Florence Henderson Thought Robert Reed Was Condescending
Mike Brady was a lot more negative off-screen than on. His constant criticisms about the show, and arguments with the showrunners took a huge toll, both on the work environment as a whole and on his co-stars. Florence Henderson, who played his on-screen wife Carol, often had to act as a mediator between Reed and the show creator, Sherwood Schwartz:
That was, you know, the only negative thing about the show. The fact that Bob and Sherwood did not get along. That kind of negativity takes a toll on a workplace environment. I don’t like negativity. I don’t like to be around it while I work. Anger frightens me. I think it has a very negative effect on the people that are around it, especially when it’s done in front of them. I would often talk [Robert] down. Or Sherwood, and try to find a way to make it work so everybody could keep their jobs and keep the show on the air.
At Least One Character Per Episode Was Cut To Save Money
At the time of its release, The Brady Bunch was only a mild success, only really blowing up after the show ended. While filming, the studio would constantly come up with interesting methods to cut costs and optimize profits, much to the chagrin of the cast and crew.
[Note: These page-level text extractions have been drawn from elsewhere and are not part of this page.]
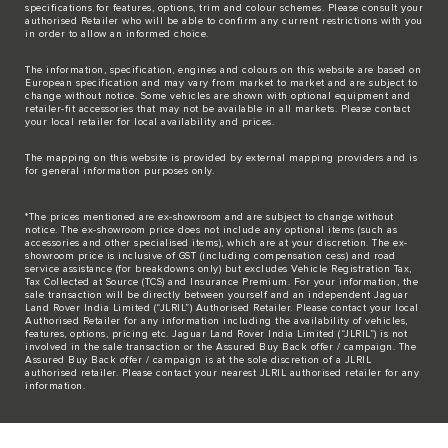
specifications for features, options, trim and colour schemes. Please consult your
authorised Retailer who will be able to confirm any current restrictions with you
in order to allow an informed choice.
The information, specification, engines and colours on this website are based on
European specification and may vary from market to market and are subject to
change without notice. Some vehicles are shown with optional equipment and
retailer-fit accessories that may not be available in all markets. Please contact
your local retailer for local availability and prices.
The mapping on this website is provided by external mapping providers and is
for general information purposes only.
*The prices mentioned are ex-showroom and are subject to change without
notice. The ex-showroom price does not include any optional items (such as
accessories and other specialised items), which are at your discretion. The ex-
showroom price is inclusive of GST (including compensation cess) and road
service assistance (for breakdowns only) but excludes Vehicle Registration Tax,
Tax Collected at Source (TCS) and Insurance Premium. For your information, the
sale transaction will be directly between yourself and an independent Jaguar
Land Rover India Limited (“JLRIL”) Authorised Retailer. Please contact your local
Authorised Retailer for any information including the availability of vehicles,
features, options, pricing etc. Jaguar Land Rover India Limited (“JLRIL”) is not
involved in the sale transaction or the Assured Buy Back offer / campaign. The
Assured Buy Back offer / campaign is at the sole discretion of a JLRIL
authorised retailer. Please contact your nearest JLRIL authorised retailer for any
information.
Show creator Sherwood Schwartz and his son, Lloyd, dug into one particular method in their book, Brady, Brady, Brady: The Complete Story of The Brady Bunch as Told by the Father/Son Team who Really Know:
Later, also for a few episodes, the studio - again to save money - arbitrarily asked us to eliminate one of the six kids from each episode on a rotating basis. We did it for a short while, but Dad talked the studio out of this since he knew the audience had their favorites and would miss the missing Brady kid.
Episodes where kids got the cut included "Call Me Irresponsible", "The Tattle-Tale", and "A Fist-ful of Reasons". Which Brady kid did you miss most?
The Cast Didn't Make A Lot Of Money From The Show
Due to the eventual syndication and popularity of The Brady Bunch, you'd assume that the surviving cast members are rolling in dough, but nothing could be further from the truth. Susan Olsen, who played youngest daughter Cindy, explained the situation below - it was all because of bad timing:
It wasn’t like we signed some bad deal. This is the way things were before 1973: people only got paid for reruns for the first 10 runs, and the first 10 runs were over with probably by 1979. So, we made no money since then.